> [Texte fourni]
━━━
C'est une bien "vielle" histoire... qui remonte à quelque chose
comme 1971. Je découvrais alors simultanément le Hard international
et le Rock progressif français et international (Alice Cooper,
Deep Purple, Black Sabbath, Ange,...). Tout en écoutant aussi
bien d'autres choses, j'ai immédiatement accroché sur ces deux
styles et me suis surtout axé dessus au fil des années. Cette
passion s'est développée en faveur des groupes français grâce
aux concerts locaux que j'allais voir de manière assez soutenue
dès le milieu des années 70.
- Avant de lancer Brennus tu étais animateur
d'une radio locale. racontes-nous...
En effet, c'est même par là que les choses on réellement débuté.
Après avoir développé mes "connaissances" en matière de Rock et
Hard français pendant les années 70. J'ai commencé à faire de
la radio sur les antennes "pirates" de la région parisienne dès
1979 - 1980 : "Radio Ivre" et "Carbone 14" principalement. Puis
je suis parti en (proche) province en 1983 et ai collaboré à plusieurs
radios "libres" dans l'Oise, la Seine et Marne et enfin dans l'Yonne.
Nous y avons ensuite créé, avec quelques amis, notre propre radio
(qui existe toujours, et sur laquelle le groupe KOROBOREE anime
une émission hebdomadaire) j'ai ensuite rejoint Radio Stolliahc
à Sens chez qui j'anime une émission depuis 1990.
- Dans quels circonstances est né le
label Brennus ?
Je recevais, en tant qu'animateur radio, de nombreuses démos et
quelques albums auto produits dans un domaine musical qui était
alors "pestiféré" : le Hard Rock mélodique ; du simple fait de
leur style musical "hors mode", ces productions, parfois excellentes,
n'avaient alors aucune chance d'arriver sur la platine d'un plus
large public. C'est ainsi qu'en 1994, je me suis lancé le défit
de créer mon propre label pour promouvoir, avec des moyens certes
assez faibles et artisanaux, cette musique et ses acteurs qui
me tenait tant à cœur.
- Pourquoi ce nom ?
━━━
> [Données sources]

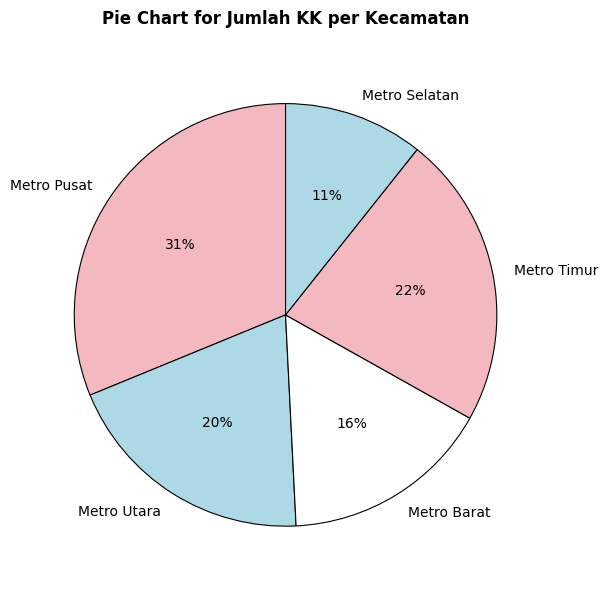

Does Metro Timur account for over 50% of the chart?

No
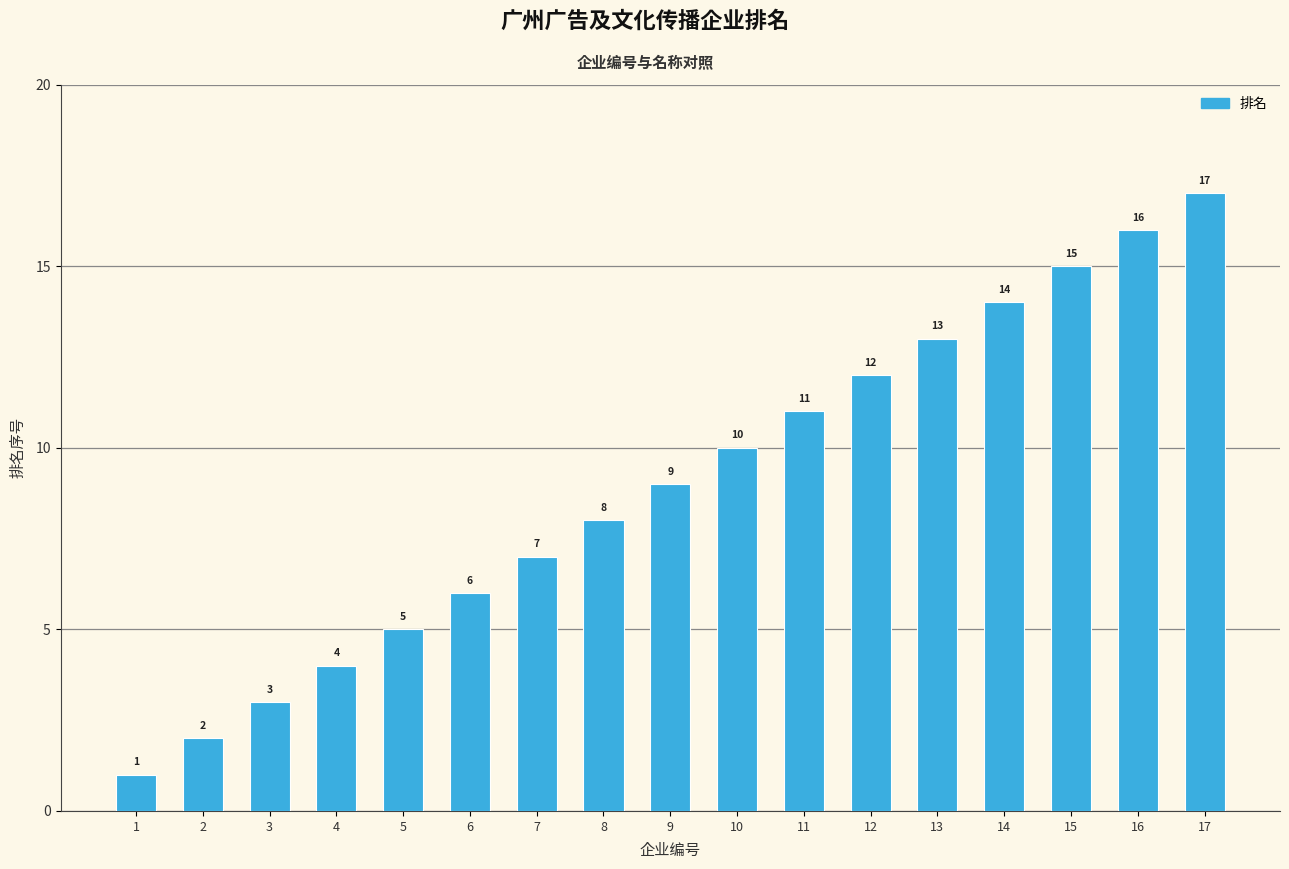

Rank the categories by value from highest to lowest.

17, 16, 15, 14, 13, 12, 11, 10, 9, 8, 7, 6, 5, 4, 3, 2, 1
━━━
> [Travail demandé] Recopiez sans rien changer le passage de l'entretien sur le label Brennus qui va de "- Dans quels" jusqu'à "tant à cœur." inclus.

> [Résultat obtenu]
- Dans quels circonstances est né le
label Brennus ?
Je recevais, en tant qu'animateur radio, de nombreuses démos et
quelques albums auto produits dans un domaine musical qui était
alors "pestiféré" : le Hard Rock mélodique ; du simple fait de
leur style musical "hors mode", ces productions, parfois excellentes,
n'avaient alors aucune chance d'arriver sur la platine d'un plus
large public. C'est ainsi qu'en 1994, je me suis lancé le défit
de créer mon propre label pour promouvoir, avec des moyens certes
assez faibles et artisanaux, cette musique et ses acteurs qui
me tenait tant à cœur.